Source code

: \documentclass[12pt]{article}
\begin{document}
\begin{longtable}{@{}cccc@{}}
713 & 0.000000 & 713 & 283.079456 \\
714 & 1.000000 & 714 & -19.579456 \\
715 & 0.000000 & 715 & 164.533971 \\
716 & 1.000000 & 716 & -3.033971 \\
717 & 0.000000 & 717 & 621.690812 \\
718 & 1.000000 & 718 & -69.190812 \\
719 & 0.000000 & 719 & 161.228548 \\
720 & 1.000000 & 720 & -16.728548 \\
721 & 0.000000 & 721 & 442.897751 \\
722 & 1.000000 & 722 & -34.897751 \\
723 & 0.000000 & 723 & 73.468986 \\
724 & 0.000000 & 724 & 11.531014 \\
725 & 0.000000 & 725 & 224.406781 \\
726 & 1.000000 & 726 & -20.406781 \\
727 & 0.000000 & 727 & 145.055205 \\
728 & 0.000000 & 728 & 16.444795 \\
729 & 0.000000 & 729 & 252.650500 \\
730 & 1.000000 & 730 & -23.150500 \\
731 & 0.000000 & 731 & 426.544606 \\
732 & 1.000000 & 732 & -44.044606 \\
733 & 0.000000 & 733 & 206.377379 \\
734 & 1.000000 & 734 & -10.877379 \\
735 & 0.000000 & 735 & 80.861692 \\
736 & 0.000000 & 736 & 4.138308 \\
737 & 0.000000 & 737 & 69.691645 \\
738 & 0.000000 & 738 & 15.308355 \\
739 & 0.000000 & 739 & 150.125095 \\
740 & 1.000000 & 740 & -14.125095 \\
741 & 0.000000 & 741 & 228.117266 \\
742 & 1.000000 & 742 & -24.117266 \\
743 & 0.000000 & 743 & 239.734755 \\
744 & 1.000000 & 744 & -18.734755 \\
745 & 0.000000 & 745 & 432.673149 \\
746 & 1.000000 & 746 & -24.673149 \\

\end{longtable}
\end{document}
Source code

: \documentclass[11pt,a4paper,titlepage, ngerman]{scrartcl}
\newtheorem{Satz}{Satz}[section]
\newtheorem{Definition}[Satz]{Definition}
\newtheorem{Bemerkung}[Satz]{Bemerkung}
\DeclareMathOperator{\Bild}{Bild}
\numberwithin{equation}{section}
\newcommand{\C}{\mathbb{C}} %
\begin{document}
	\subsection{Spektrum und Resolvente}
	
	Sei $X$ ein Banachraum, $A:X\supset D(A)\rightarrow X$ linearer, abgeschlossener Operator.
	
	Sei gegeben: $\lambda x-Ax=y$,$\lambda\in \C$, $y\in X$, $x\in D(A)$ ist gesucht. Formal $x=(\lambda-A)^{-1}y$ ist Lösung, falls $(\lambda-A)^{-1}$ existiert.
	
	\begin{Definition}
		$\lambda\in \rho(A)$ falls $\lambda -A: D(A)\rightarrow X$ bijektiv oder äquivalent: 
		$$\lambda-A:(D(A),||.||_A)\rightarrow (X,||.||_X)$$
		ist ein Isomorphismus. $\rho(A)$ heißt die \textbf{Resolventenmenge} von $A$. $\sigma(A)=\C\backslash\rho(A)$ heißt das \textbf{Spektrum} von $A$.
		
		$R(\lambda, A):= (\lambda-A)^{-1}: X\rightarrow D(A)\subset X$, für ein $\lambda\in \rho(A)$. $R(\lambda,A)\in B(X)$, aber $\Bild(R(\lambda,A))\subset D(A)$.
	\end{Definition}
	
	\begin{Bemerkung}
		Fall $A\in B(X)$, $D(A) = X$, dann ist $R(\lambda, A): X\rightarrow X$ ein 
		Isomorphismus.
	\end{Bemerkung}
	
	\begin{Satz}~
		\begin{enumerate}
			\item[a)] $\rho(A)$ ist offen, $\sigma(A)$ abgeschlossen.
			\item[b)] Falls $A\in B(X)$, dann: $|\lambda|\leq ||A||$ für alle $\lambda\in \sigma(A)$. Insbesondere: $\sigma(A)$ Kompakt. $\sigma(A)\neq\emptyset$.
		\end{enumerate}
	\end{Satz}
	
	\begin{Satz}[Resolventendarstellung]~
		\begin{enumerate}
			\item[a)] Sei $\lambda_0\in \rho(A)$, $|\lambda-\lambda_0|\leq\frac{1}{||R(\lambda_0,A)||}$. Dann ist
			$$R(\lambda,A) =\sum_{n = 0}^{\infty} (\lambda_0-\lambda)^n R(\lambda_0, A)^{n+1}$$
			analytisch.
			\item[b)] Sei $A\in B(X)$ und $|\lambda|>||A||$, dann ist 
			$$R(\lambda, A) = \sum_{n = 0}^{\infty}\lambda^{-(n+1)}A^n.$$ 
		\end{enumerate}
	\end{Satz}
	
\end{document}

----------------------------------------

** Exercise objective **
The exact lines of the material above starting at the one that contains "724 & 0.000000 & 724 & 11.531014 \\" and ending at the one that contains "offen, $\sigma(A)$ abgeschlossen." are what to retype; leave out everything else.

** Written response **
724 & 0.000000 & 724 & 11.531014 \\
725 & 0.000000 & 725 & 224.406781 \\
726 & 1.000000 & 726 & -20.406781 \\
727 & 0.000000 & 727 & 145.055205 \\
728 & 0.000000 & 728 & 16.444795 \\
729 & 0.000000 & 729 & 252.650500 \\
730 & 1.000000 & 730 & -23.150500 \\
731 & 0.000000 & 731 & 426.544606 \\
732 & 1.000000 & 732 & -44.044606 \\
733 & 0.000000 & 733 & 206.377379 \\
734 & 1.000000 & 734 & -10.877379 \\
735 & 0.000000 & 735 & 80.861692 \\
736 & 0.000000 & 736 & 4.138308 \\
737 & 0.000000 & 737 & 69.691645 \\
738 & 0.000000 & 738 & 15.308355 \\
739 & 0.000000 & 739 & 150.125095 \\
740 & 1.000000 & 740 & -14.125095 \\
741 & 0.000000 & 741 & 228.117266 \\
742 & 1.000000 & 742 & -24.117266 \\
743 & 0.000000 & 743 & 239.734755 \\
744 & 1.000000 & 744 & -18.734755 \\
745 & 0.000000 & 745 & 432.673149 \\
746 & 1.000000 & 746 & -24.673149 \\

\end{longtable}
\end{document}
Source code

: \documentclass[11pt,a4paper,titlepage, ngerman]{scrartcl}
\newtheorem{Satz}{Satz}[section]
\newtheorem{Definition}[Satz]{Definition}
\newtheorem{Bemerkung}[Satz]{Bemerkung}
\DeclareMathOperator{\Bild}{Bild}
\numberwithin{equation}{section}
\newcommand{\C}{\mathbb{C}} %
\begin{document}
	\subsection{Spektrum und Resolvente}
	
	Sei $X$ ein Banachraum, $A:X\supset D(A)\rightarrow X$ linearer, abgeschlossener Operator.
	
	Sei gegeben: $\lambda x-Ax=y$,$\lambda\in \C$, $y\in X$, $x\in D(A)$ ist gesucht. Formal $x=(\lambda-A)^{-1}y$ ist Lösung, falls $(\lambda-A)^{-1}$ existiert.
	
	\begin{Definition}
		$\lambda\in \rho(A)$ falls $\lambda -A: D(A)\rightarrow X$ bijektiv oder äquivalent: 
		$$\lambda-A:(D(A),||.||_A)\rightarrow (X,||.||_X)$$
		ist ein Isomorphismus. $\rho(A)$ heißt die \textbf{Resolventenmenge} von $A$. $\sigma(A)=\C\backslash\rho(A)$ heißt das \textbf{Spektrum} von $A$.
		
		$R(\lambda, A):= (\lambda-A)^{-1}: X\rightarrow D(A)\subset X$, für ein $\lambda\in \rho(A)$. $R(\lambda,A)\in B(X)$, aber $\Bild(R(\lambda,A))\subset D(A)$.
	\end{Definition}
	
	\begin{Bemerkung}
		Fall $A\in B(X)$, $D(A) = X$, dann ist $R(\lambda, A): X\rightarrow X$ ein 
		Isomorphismus.
	\end{Bemerkung}
	
	\begin{Satz}~
		\begin{enumerate}
			\item[a)] $\rho(A)$ ist offen, $\sigma(A)$ abgeschlossen.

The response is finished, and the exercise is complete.